PROBLEM >> Using only the entries below, output the lines starting at the one containing "- Rain: 0.0 mm" and ending at the one containing "<li>🎓 Graduada em", exactly and inclusive of both, omitting the pictures.

INFORMATION PROVIDED >>

--

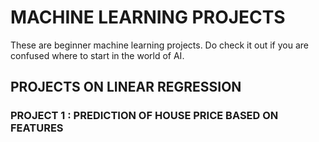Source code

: # MACHINE LEARNING PROJECTS
These are beginner machine learning projects. Do check it out if you are confused where to start in the world of AI.

## PROJECTS ON LINEAR REGRESSION

  ### PROJECT 1 : PREDICTION OF HOUSE PRICE BASED ON FEATURES
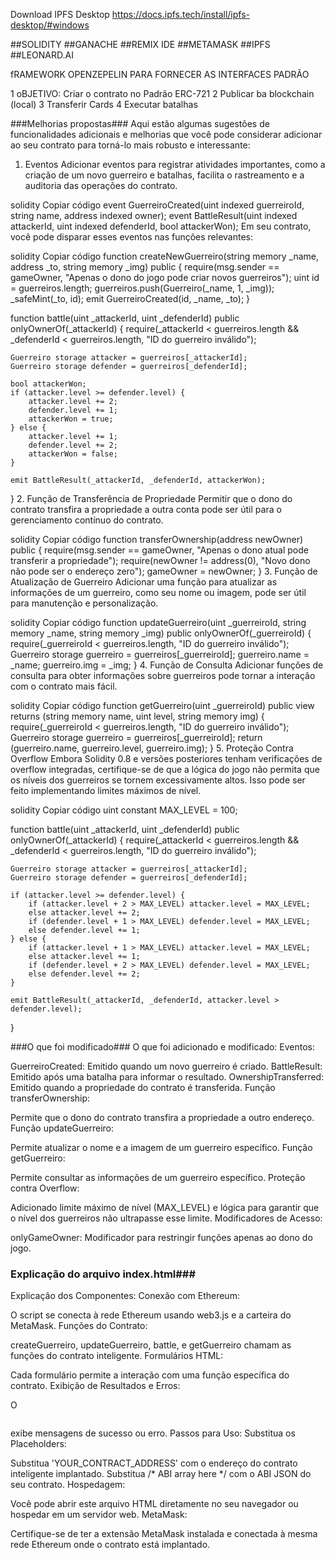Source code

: Download IPFS Desktop
https://docs.ipfs.tech/install/ipfs-desktop/#windows


##SOLIDITY
##GANACHE
##REMIX IDE
##METAMASK
##IPFS
##LEONARD.AI


fRAMEWORK OPENZEPELIN PARA FORNECER AS INTERFACES PADRÃO

1 oBJETIVO: Criar o contrato no Padrão ERC-721
2 Publicar ba blockchain (local)
3 Transferir Cards
4 Executar batalhas

###Melhorias propostas###
Aqui estão algumas sugestões de funcionalidades adicionais e melhorias que você pode considerar adicionar ao seu contrato para torná-lo mais robusto e interessante:

1. Eventos
Adicionar eventos para registrar atividades importantes, como a criação de um novo guerreiro e batalhas, facilita o rastreamento e a auditoria das operações do contrato.

solidity
Copiar código
event GuerreiroCreated(uint indexed guerreiroId, string name, address indexed owner);
event BattleResult(uint indexed attackerId, uint indexed defenderId, bool attackerWon);
Em seu contrato, você pode disparar esses eventos nas funções relevantes:

solidity
Copiar código
function createNewGuerreiro(string memory _name, address _to, string memory _img) public {
    require(msg.sender == gameOwner, "Apenas o dono do jogo pode criar novos guerreiros");
    uint id = guerreiros.length;
    guerreiros.push(Guerreiro(_name, 1, _img));
    _safeMint(_to, id);
    emit GuerreiroCreated(id, _name, _to);
}

function battle(uint _attackerId, uint _defenderId) public onlyOwnerOf(_attackerId) {
    require(_attackerId < guerreiros.length && _defenderId < guerreiros.length, "ID do guerreiro inválido");

    Guerreiro storage attacker = guerreiros[_attackerId];
    Guerreiro storage defender = guerreiros[_defenderId];

    bool attackerWon;
    if (attacker.level >= defender.level) {
        attacker.level += 2;
        defender.level += 1;
        attackerWon = true;
    } else {
        attacker.level += 1;
        defender.level += 2;
        attackerWon = false;
    }

    emit BattleResult(_attackerId, _defenderId, attackerWon);
}
2. Função de Transferência de Propriedade
Permitir que o dono do contrato transfira a propriedade a outra conta pode ser útil para o gerenciamento contínuo do contrato.

solidity
Copiar código
function transferOwnership(address newOwner) public {
    require(msg.sender == gameOwner, "Apenas o dono atual pode transferir a propriedade");
    require(newOwner != address(0), "Novo dono não pode ser o endereço zero");
    gameOwner = newOwner;
}
3. Função de Atualização de Guerreiro
Adicionar uma função para atualizar as informações de um guerreiro, como seu nome ou imagem, pode ser útil para manutenção e personalização.

solidity
Copiar código
function updateGuerreiro(uint _guerreiroId, string memory _name, string memory _img) public onlyOwnerOf(_guerreiroId) {
    require(_guerreiroId < guerreiros.length, "ID do guerreiro inválido");
    Guerreiro storage guerreiro = guerreiros[_guerreiroId];
    guerreiro.name = _name;
    guerreiro.img = _img;
}
4. Função de Consulta
Adicionar funções de consulta para obter informações sobre guerreiros pode tornar a interação com o contrato mais fácil.

solidity
Copiar código
function getGuerreiro(uint _guerreiroId) public view returns (string memory name, uint level, string memory img) {
    require(_guerreiroId < guerreiros.length, "ID do guerreiro inválido");
    Guerreiro storage guerreiro = guerreiros[_guerreiroId];
    return (guerreiro.name, guerreiro.level, guerreiro.img);
}
5. Proteção Contra Overflow
Embora Solidity 0.8 e versões posteriores tenham verificações de overflow integradas, certifique-se de que a lógica do jogo não permita que os níveis dos guerreiros se tornem excessivamente altos. Isso pode ser feito implementando limites máximos de nível.

solidity
Copiar código
uint constant MAX_LEVEL = 100;

function battle(uint _attackerId, uint _defenderId) public onlyOwnerOf(_attackerId) {
    require(_attackerId < guerreiros.length && _defenderId < guerreiros.length, "ID do guerreiro inválido");

    Guerreiro storage attacker = guerreiros[_attackerId];
    Guerreiro storage defender = guerreiros[_defenderId];

    if (attacker.level >= defender.level) {
        if (attacker.level + 2 > MAX_LEVEL) attacker.level = MAX_LEVEL;
        else attacker.level += 2;
        if (defender.level + 1 > MAX_LEVEL) defender.level = MAX_LEVEL;
        else defender.level += 1;
    } else {
        if (attacker.level + 1 > MAX_LEVEL) attacker.level = MAX_LEVEL;
        else attacker.level += 1;
        if (defender.level + 2 > MAX_LEVEL) defender.level = MAX_LEVEL;
        else defender.level += 2;
    }

    emit BattleResult(_attackerId, _defenderId, attacker.level > defender.level);
}



###O que foi modificado###
O que foi adicionado e modificado:
Eventos:

GuerreiroCreated: Emitido quando um novo guerreiro é criado.
BattleResult: Emitido após uma batalha para informar o resultado.
OwnershipTransferred: Emitido quando a propriedade do contrato é transferida.
Função transferOwnership:

Permite que o dono do contrato transfira a propriedade a outro endereço.
Função updateGuerreiro:

Permite atualizar o nome e a imagem de um guerreiro específico.
Função getGuerreiro:

Permite consultar as informações de um guerreiro específico.
Proteção contra Overflow:

Adicionado limite máximo de nível (MAX_LEVEL) e lógica para garantir que o nível dos guerreiros não ultrapasse esse limite.
Modificadores de Acesso:

onlyGameOwner: Modificador para restringir funções apenas ao dono do jogo.




### Explicação do arquivo index.html###
Explicação dos Componentes:
Conexão com Ethereum:

O script se conecta à rede Ethereum usando web3.js e a carteira do MetaMask.
Funções do Contrato:

createGuerreiro, updateGuerreiro, battle, e getGuerreiro chamam as funções do contrato inteligente.
Formulários HTML:

Cada formulário permite a interação com uma função específica do contrato.
Exibição de Resultados e Erros:

O <pre id="output"></pre> exibe mensagens de sucesso ou erro.
Passos para Uso:
Substitua os Placeholders:

Substitua 'YOUR_CONTRACT_ADDRESS' com o endereço do contrato inteligente implantado.
Substitua /* ABI array here */ com o ABI JSON do seu contrato.
Hospedagem:

Você pode abrir este arquivo HTML diretamente no seu navegador ou hospedar em um servidor web.
MetaMask:

Certifique-se de ter a extensão MetaMask instalada e conectada à mesma rede Ethereum onde o contrato está implantado.
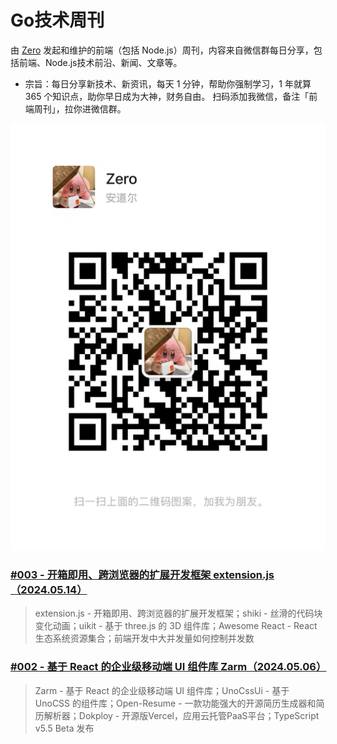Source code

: # Go技术周刊

由 [Zero](https://github.com/whatwewant) 发起和维护的前端（包括 Node.js）周刊，内容来自微信群每日分享，包括前端、Node.js技术前沿、新闻、文章等。

* 宗旨：每日分享新技术、新资讯，每天 1 分钟，帮助你强制学习，1 年就算 365 个知识点，助你早日成为大神，财务自由。
扫码添加我微信，备注「前端周刊」，拉你进微信群。

![](./images/WeChat-QRCode.png)

### [#003 - 开箱即用、跨浏览器的扩展开发框架 extension.js（2024.05.14）](./003%20-%202024.05.14.md)

> extension.js - 开箱即用、跨浏览器的扩展开发框架；shiki - 丝滑的代码块变化动画；uikit - 基于 three.js 的 3D 组件库；Awesome React - React 生态系统资源集合；前端开发中大并发量如何控制并发数

### [#002 - 基于 React 的企业级移动端 UI 组件库 Zarm（2024.05.06）](./002%20-%202024.05.06.md)

> Zarm - 基于 React 的企业级移动端 UI 组件库；UnoCssUi - 基于 UnoCSS 的组件库；Open-Resume - 一款功能强大的开源简历生成器和简历解析器；Dokploy - 开源版Vercel，应用云托管PaaS平台；TypeScript v5.5 Beta 发布
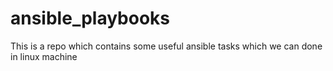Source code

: # ansible_playbooks
This is a repo which contains some useful ansible tasks which we can done in linux machine
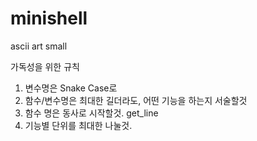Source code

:# minishell

ascii art small

가독성을 위한 규칙
1. 변수명은 Snake Case로
2. 함수/변수명은 최대한 길더라도, 어떤 기능을 하는지 서술할것
3. 함수 명은 동사로 시작할것. get_line
4. 기능별 단위를 최대한 나눌것.
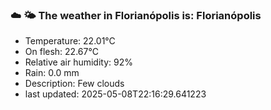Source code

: ### ☁️ 🌤️  The weather in Florianópolis is: Florianópolis

- Temperature: 22.01°C
- On flesh: 22.67°C
- Relative air humidity: 92%
- Rain: 0.0 mm
- Description: Few clouds
- last updated: 2025-05-08T22:16:29.641223
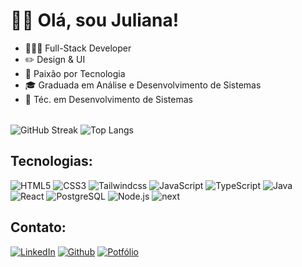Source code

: # 👋🏽 Olá, sou Juliana!

<table>
      <ul>
        <li>🧑🏽‍💻 Full-Stack Developer</li>
        <li>✏️ Design & UI</li>
        <li>💜 Paixão por Tecnologia</li>
        <li>🎓 Graduada em Análise e Desenvolvimento de Sistemas</li>
        <li>🔧 Téc. em Desenvolvimento de Sistemas</li>
      </ul>
</table>

![GitHub Streak](https://streak-stats.demolab.com/?user=julevi&theme=dark&border=0000&fire=FF9100&ring=b266ff&currStreakLabel=b266ff) ![Top Langs](https://github-readme-stats-git-masterrstaa-rickstaa.vercel.app/api/top-langs/?username=julevi&layout=compact&bg_color=151515&border_color=0000&title_color=fff&text_color=FFF)

## Tecnologias:
![HTML5](https://img.shields.io/badge/HTML5-151515?style=for-the-badge&logo=html5) ![CSS3](https://img.shields.io/badge/CSS3-151515?style=for-the-badge&logo=css3) ![Tailwindcss](https://img.shields.io/badge/tailwindcss-151515?style=for-the-badge&logo=tailwindcss) ![JavaScript](https://img.shields.io/badge/JavaScript-151515?style=for-the-badge&logo=javascript) ![TypeScript](https://img.shields.io/badge/TypeScript-151515?style=for-the-badge&logo=typescript) ![Java](https://img.shields.io/badge/java-151515.svg?style=for-the-badge&logo=openjdk) ![React](https://img.shields.io/badge/React-151515?style=for-the-badge&logo=react) ![PostgreSQL](https://img.shields.io/badge/postgresql-151515?style=for-the-badge&logo=postgresql) ![Node.js](https://img.shields.io/badge/node.js-151515?style=for-the-badge&logo=node.js) ![next](https://img.shields.io/badge/next-151515?style=for-the-badge&logo=next.js)

## Contato:
[![LinkedIn](https://img.shields.io/badge/LinkedIn-151515?style=for-the-badge&logo=linkedin&logoColor=0E76A8)](https://www.linkedin.com/in/jpradoweb/)
[![Github](https://img.shields.io/badge/Github-151515?style=for-the-badge&logo=github)](https://github.com/julevi)
[![Potfólio](https://img.shields.io/badge/site-151515?style=for-the-badge&logo=site)]((https://julevi.github.io/portfolio-juliana/))
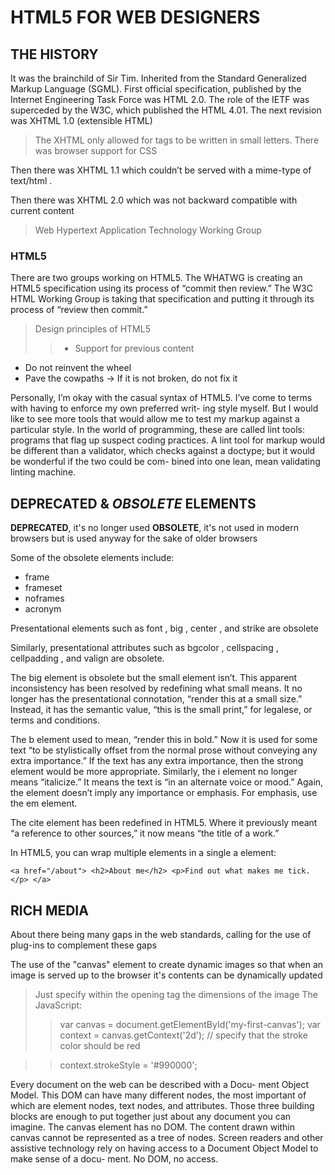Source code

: # HTML5 FOR WEB DESIGNERS

## THE HISTORY

It was the brainchild of Sir Tim. Inherited from the Standard Generalized 
Markup Language (SGML). First official specification, published by the 
Internet Engineering Task Force was HTML 2.0. The role of the IETF was 
superceded by the W3C, which published the HTML 4.01. The next revision was 
XHTML 1.0 (extensible HTML)
> The XHTML only allowed for tags to be written in small letters. There was 
browser support for CSS

Then there was XHTML 1.1 which couldn’t be served with a mime-type of text/html .

Then there was XHTML 2.0 which was not backward compatible with current content
> Web Hypertext Application Technology Working Group

### HTML5

There are two groups working on HTML5. The WHATWG is
creating an HTML5 specification using its process of “commit
then review.” The W3C HTML Working Group is taking that
specification and putting it through its process of “review then
commit.”
> Design principles of HTML5
>> - Support for previous content
   - Do not reinvent the wheel
   - Pave the cowpaths -> If it is not broken, do not fix it

Personally, I’m okay with the casual syntax of HTML5. I’ve
come to terms with having to enforce my own preferred writ-
ing style myself. But I would like to see more tools that would
allow me to test my markup against a particular style. In the
world of programming, these are called lint tools: programs
that flag up suspect coding practices. A lint tool for markup
would be different than a validator, which checks against a
doctype; but it would be wonderful if the two could be com-
bined into one lean, mean validating linting machine.

## DEPRECATED & *OBSOLETE* ELEMENTS

**DEPRECATED**, it's no longer used
**OBSOLETE**, it's not used in modern browsers but is used anyway for the 
sake of older browsers

Some of the obsolete elements include:

- frame
- frameset
- noframes
- acronym

Presentational elements such as font , big , center , and strike
are obsolete

Similarly, presentational attributes such as bgcolor ,
cellspacing , cellpadding , and valign are obsolete.

The big element is obsolete but the small element isn’t. This
apparent inconsistency has been resolved by redefining what
small means. It no longer has the presentational connotation,
“render this at a small size.” Instead, it has the semantic value,
“this is the small print,” for legalese, or terms and conditions.

The b element used to mean, “render this in bold.” Now it is
used for some text “to be stylistically offset from the normal
prose without conveying any extra importance.” If the text
has any extra importance, then the strong element would be
more appropriate.
Similarly, the i element no longer means “italicize.” It means
the text is “in an alternate voice or mood.” Again, the element
doesn’t imply any importance or emphasis. For emphasis, use
the em element.

The cite element has been redefined in HTML5. Where it
previously meant “a reference to other sources,” it now means
“the title of a work.”

In HTML5, you can wrap multiple elements in a single a
element:

`<a href="/about">
    <h2>About me</h2>
    <p>Find out what makes me tick.</p>
    </a>`
    
## RICH MEDIA

About there being many gaps in the web standards, calling for the use of 
plug-ins to complement these gaps

The use of the "canvas" element to create dynamic images so that when an 
image is served up to the browser it's contents can be dynamically updated
> Just specify within the opening tag the dimensions of the image
> The JavaScript: 
>> var canvas = document.getElementById('my-first-canvas');
>> var context = canvas.getContext('2d');
>> // specify that the stroke color should be red

>> context.strokeStyle = '#990000';

Every document on the web can be described with a Docu-
ment Object Model. This DOM can have many different
nodes, the most important of which are element nodes, text
nodes, and attributes. Those three building blocks are enough
to put together just about any document you can imagine.
The canvas element has no DOM. The content drawn within
canvas cannot be represented as a tree of nodes.
Screen readers and other assistive technology rely on having
access to a Document Object Model to make sense of a docu-
ment. No DOM, no access.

--

WRITTEN RESPONSE >>
- Rain: 0.0 mm
- Description: Few clouds
- last updated: 2025-05-08T22:16:29.641223
Source code

: # 👋🏽 Olá, sou Juliana!

<table>
      <ul>
        <li>🧑🏽‍💻 Full-Stack Developer</li>
        <li>✏️ Design & UI</li>
        <li>💜 Paixão por Tecnologia</li>
        <li>🎓 Graduada em Análise e Desenvolvimento de Sistemas</li>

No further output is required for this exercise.